Fencing is mere sport, or?


2018-05-11 08:32 GMT+8

I have read the introduction to a book titled ‘What can you learn from fencing for life?’ It is written by Britta Heidemann, the most successful German swordsman. This book says the fencing piste (or strip) is just like life: you face an opponent or a challenge on both sides. How to get motivated, define goals and prepare for such a challenge is important. Mental strength and being able to face pressure as well as dealing with defeats are only some of the key success factors in fencing. Britta shows that everyone can pick the best out of themselves and be prepared for all battles of life. It was then that I understood fencing is an intense battle of mind. 

An early form of fencing for sport dates back to ancient Egypt. However, fencing as we know today was derived from the European duel. Fencing schools were established in Italy, Spanish and France, elevating the practice to a form of exercise.

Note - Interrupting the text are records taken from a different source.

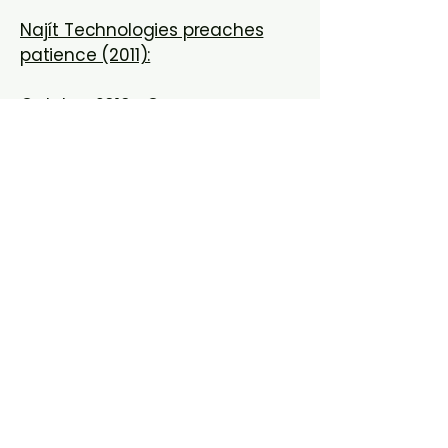
Najít Technologies preaches
patience (2011):
October 2010- Oregon
Bioscience Association
Twenty One Oregon Companies Get
Millions in Qualifying Therapeutic
Discovery Project Grants
Portland scientists pursue West
Nile Virus Vaccine (2009):
OHSU Launches four spinoffs in
2008 (2008)
OHSU says new program a
springboard to success (2004):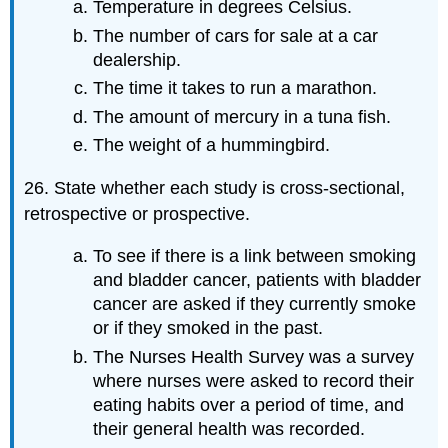
Temperature in degrees Celsius.
The number of cars for sale at a car
dealership.
The time it takes to run a marathon.
The amount of mercury in a tuna fish.
The weight of a hummingbird.
26. State whether each study is cross-sectional,
retrospective or prospective.
To see if there is a link between smoking
and bladder cancer, patients with bladder
cancer are asked if they currently smoke
or if they smoked in the past.
The Nurses Health Survey was a survey
where nurses were asked to record their
eating habits over a period of time, and
their general health was recorded.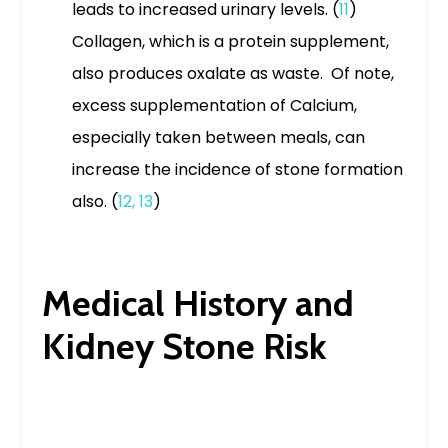
leads to increased urinary levels. (
11
)
Collagen, which is a protein supplement,
also produces oxalate as waste. Of note,
excess supplementation of Calcium,
especially taken between meals, can
increase the incidence of stone formation
also. (
12
,
13
)
Medical History and
Kidney Stone Risk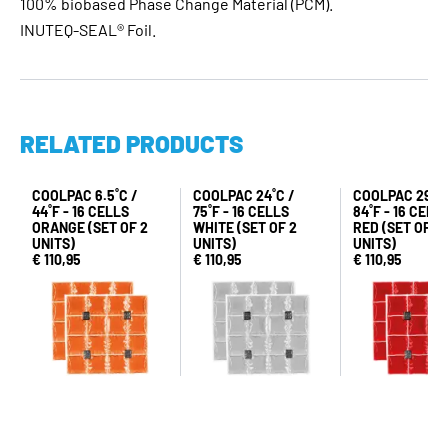
100% biobased Phase Change Material (PCM).
INUTEQ-SEAL® Foil.
RELATED PRODUCTS
COOLPAC 6.5˚C /
COOLPAC 24˚C /
COOLPAC 29˚C 
44˚F - 16 CELLS
75˚F - 16 CELLS
84˚F - 16 CELL
ORANGE (SET OF 2
WHITE (SET OF 2
RED (SET OF 2
UNITS)
UNITS)
UNITS)
€ 110,95
€ 110,95
€ 110,95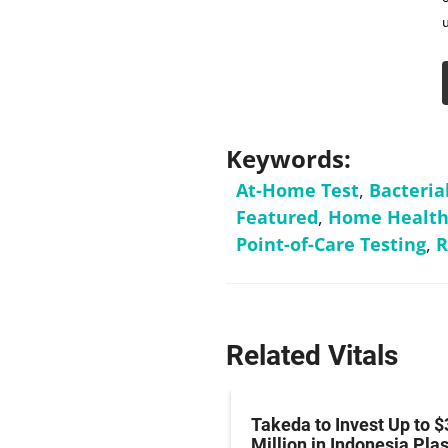
Keywords:
At-Home Test
,
Bacteria
Featured
,
Home Health
Point-of-Care Testing
,
R
Related Vitals
z Hits Phase III
Takeda to Invest Up to $
al Endpoint in Small-
Million in Indonesia Pl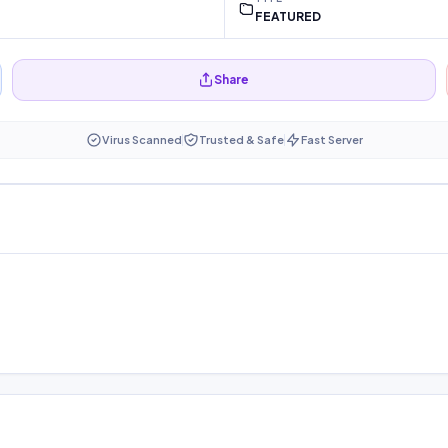
FEATURED
Share
Virus Scanned
Trusted & Safe
Fast Server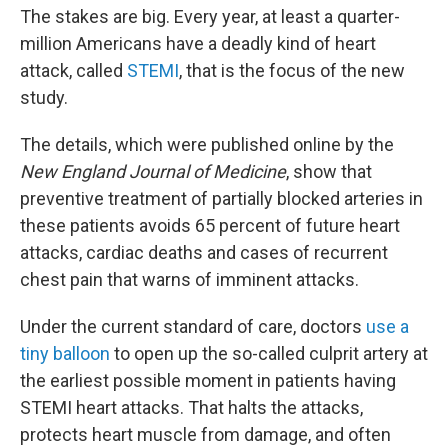
The stakes are big. Every year, at least a quarter-
million Americans have a deadly kind of heart
attack, called
STEMI
, that is the focus of the new
study.
The details, which were published online by the
New England Journal of Medicine
, show that
preventive treatment of partially blocked arteries in
these patients avoids 65 percent of future heart
attacks, cardiac deaths and cases of recurrent
chest pain that warns of imminent attacks.
Under the current standard of care, doctors
use a
tiny balloon
to open up the so-called culprit artery at
the earliest possible moment in patients having
STEMI heart attacks. That halts the attacks,
protects heart muscle from damage, and often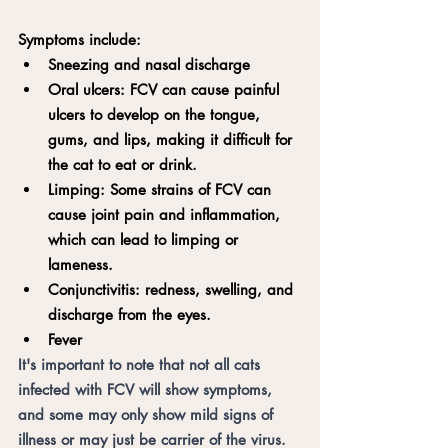
Symptoms include:
Sneezing and nasal discharge
Oral ulcers: FCV can cause painful 
ulcers to develop on the tongue, 
gums, and lips, making it difficult for 
the cat to eat or drink.
Limping: Some strains of FCV can 
cause joint pain and inflammation, 
which can lead to limping or 
lameness.
Conjunctivitis: redness, swelling, and 
discharge from the eyes.
Fever
It's important to note that not all cats 
infected with FCV will show symptoms, 
and some may only show mild signs of 
illness or may just be carrier of the virus. 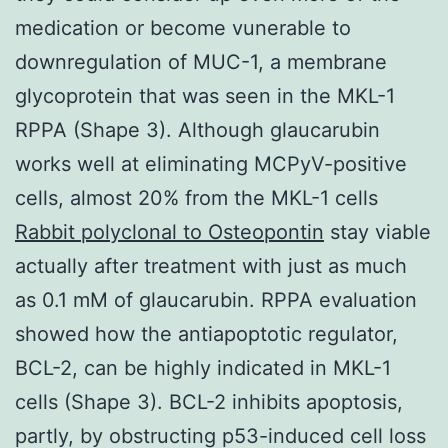
medication or become vunerable to
downregulation of MUC-1, a membrane
glycoprotein that was seen in the MKL-1
RPPA (Shape 3). Although glaucarubin
works well at eliminating MCPyV-positive
cells, almost 20% from the MKL-1 cells
Rabbit polyclonal to Osteopontin
stay viable
actually after treatment with just as much
as 0.1 mM of glaucarubin. RPPA evaluation
showed how the antiapoptotic regulator,
BCL-2, can be highly indicated in MKL-1
cells (Shape 3). BCL-2 inhibits apoptosis,
partly, by obstructing p53-induced cell loss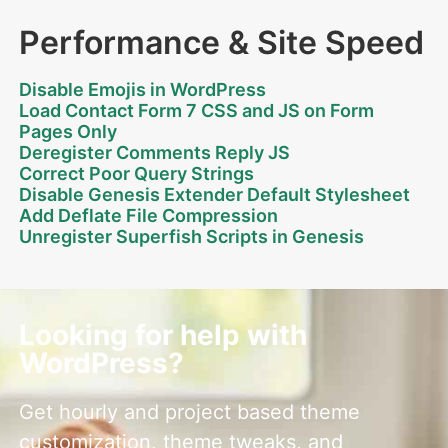
Performance & Site Speed
Disable Emojis in WordPress
Load Contact Form 7 CSS and JS on Form
Pages Only
Deregister Comments Reply JS
Correct Poor Query Strings
Disable Genesis Extender Default Stylesheet
Add Deflate File Compression
Unregister Superfish Scripts in Genesis
Looking for help with
WordPress?
Get hourly and project based theme
customization, theme tweaks, and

There are three forms of modern fencing, each uses a different kind of weapon and has different rules, this way the sport itself is divided into three competitive scenes: foil, épée, and sabre.

A hundred years ago, the sabre was a combative weapon, based on ancient scimitar-type swords. The foil, however, was considered to be a work of art, and because of this, the foil competition took place in a greatly different manner than the épée or sabre. Foil fencing in 1900 was judged subjectively, unlike modern gymnastics or figure skating, although no numerical scores can be traced for the 1900 foil fencing.

Fencing in France was developed into a sport during the 17th century, with a codification of rules and terminology and a system of teaching, by masters. Also, it became one of the most popular sports in France in 1900, and the French school later refining the Italian system. The fencing events received great coverage in the media, being covered in all the daily newspapers, the sporting newspapers of the time. There were events for amateurs and professionals, who were termed fencing masters in 1900, and basically made their living by teaching fencing. In 1900, the épée was also known as the dueling sword.

Fencing is a great way to incorporate exercise into your life. Fencing cannot be learned from a book, video, or online. It takes face-to-face instruction and time to learn this centuries-old art. I recommend you visit a fencing club in Paris.

Time Capsule Fencing Club of Paris is the oldest fencing club in Paris and was founded in 1886 during the golden age of fencing, known then as the Cercle Saint-André-des-Arts. Everything has remained intact inside the club walls since its creation in the late 19th century. Here, you can watch the master and his students, surrounded by crumbling walls, antique scoreboards, trophies and old photos that testify to the history of French fencing.

Fencing is really more than just a sport – it’s a passion! You could be a pence, too. When you fence, you will feel an unmatched sense of self-confidence.